» Reading text
▼▼▼

To run a simulation, each input field must be specified as fixed or simulated. Simulated inputs are those whose values are uncertain and will be generated by drawing from a specified probability distribution. When historical data are available for the inputs to be simulated, the distributions that most closely fit the data can be automatically determined, along with any correlations between those inputs. You can also manually specify distributions or correlations if historical data are not available or you require specific distributions or correlations.
Fixed inputs are those whose values are known and remain constant for each case generated in the simulation. For example, you have a linear regression model for sales as a function of a number of inputs including price, and you want to hold the price fixed at the current market price. You would then specify price as a fixed input.
For simulations based on a predictive model, each predictor in the model is an input field for the simulation. For simulations that do not include a predictive model, the fields that are specified on the Model tab are the inputs for the simulation.

▲▲▲

» Record extracts
▼▼▼

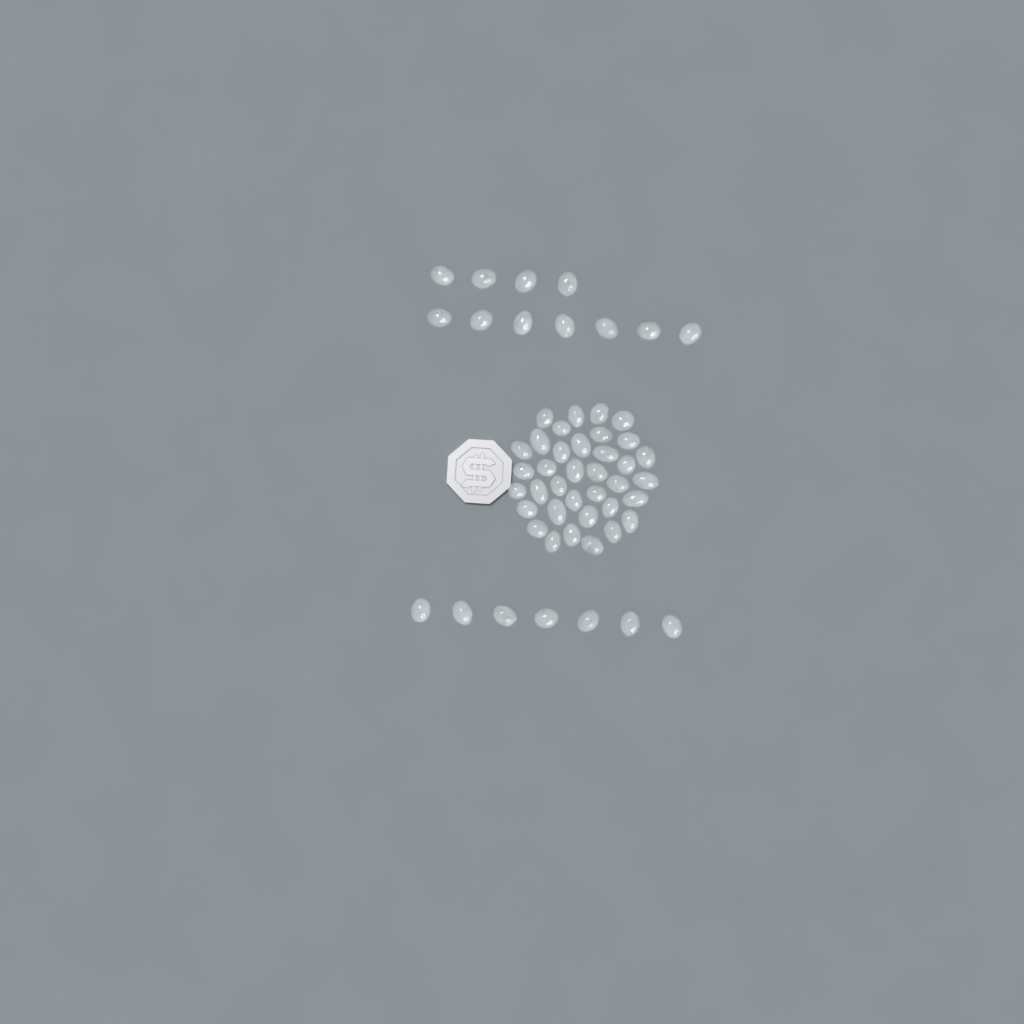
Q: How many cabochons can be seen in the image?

▲▲▲
▼▼▼

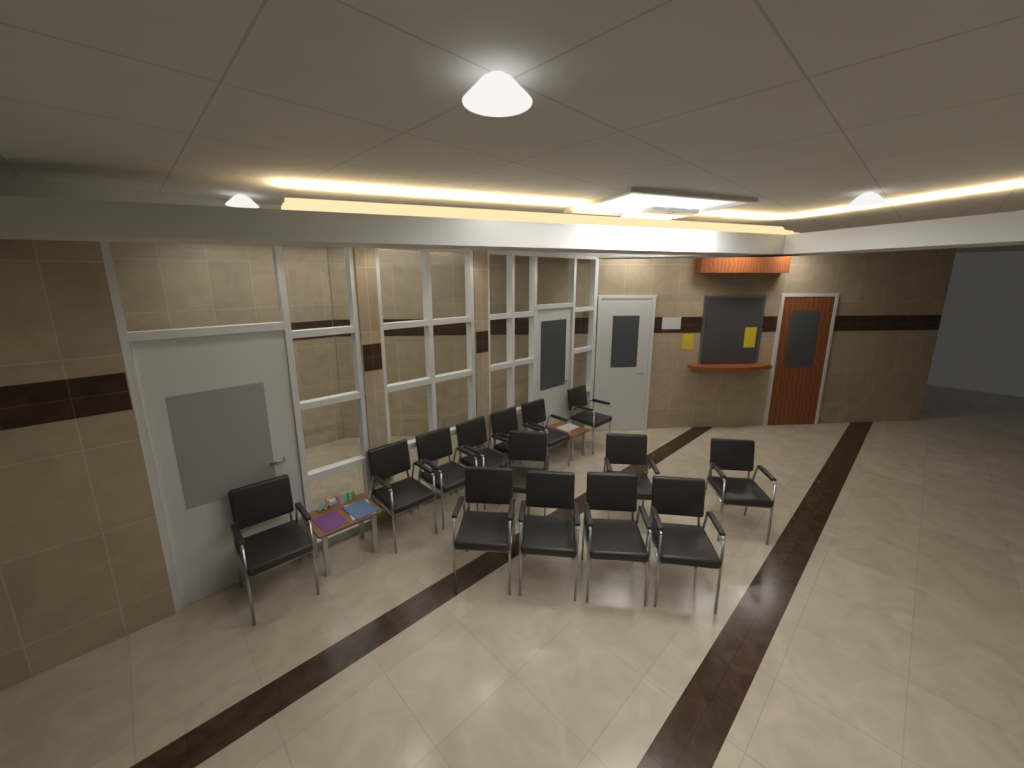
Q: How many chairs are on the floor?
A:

▲▲▲
▼▼▼

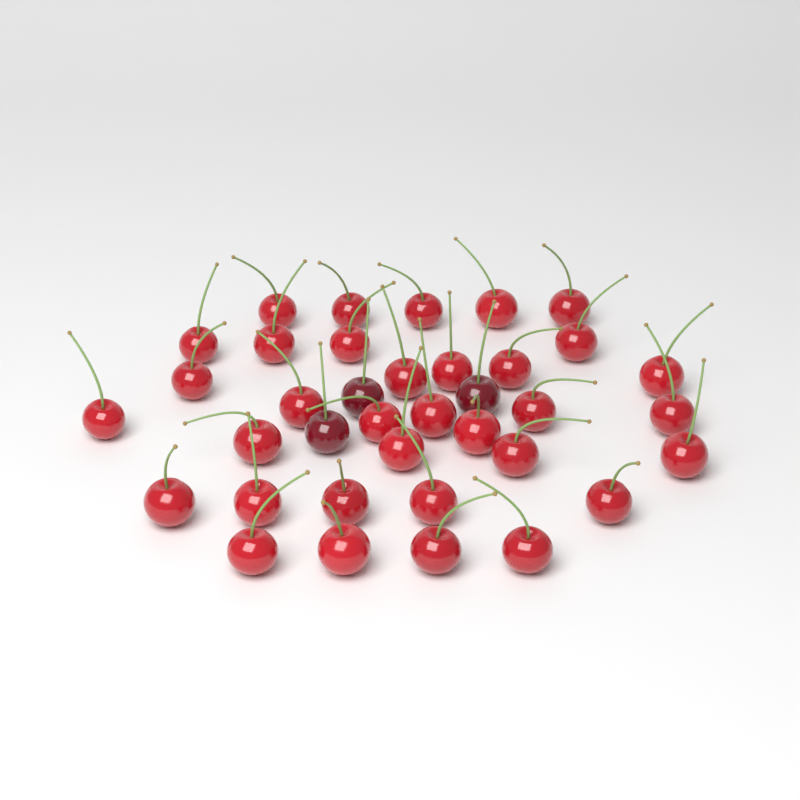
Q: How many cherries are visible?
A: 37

▲▲▲

» Set problem A
Rewrite the paragraph of the simulation-inputs text that begins "To run a simulation" in a shorter form that keeps its main facts.
» Set problem B
Write out the simulation-inputs text word for word, from "To run a simulation, each" up to and including "distributions or correlations.".

» Right answer A
Before a simulation runs, every input field must be set as fixed or simulated. Simulated inputs have uncertain values, which are drawn from a chosen probability distribution. If historical data exist for these inputs, the best-fitting distributions and any correlations between the inputs can be found automatically. Distributions and correlations can also be set by hand when there is no historical data or when specific ones are needed.

» Right answer B
To run a simulation, each input field must be specified as fixed or simulated. Simulated inputs are those whose values are uncertain and will be generated by drawing from a specified probability distribution. When historical data are available for the inputs to be simulated, the distributions that most closely fit the data can be automatically determined, along with any correlations between those inputs. You can also manually specify distributions or correlations if historical data are not available or you require specific distributions or correlations.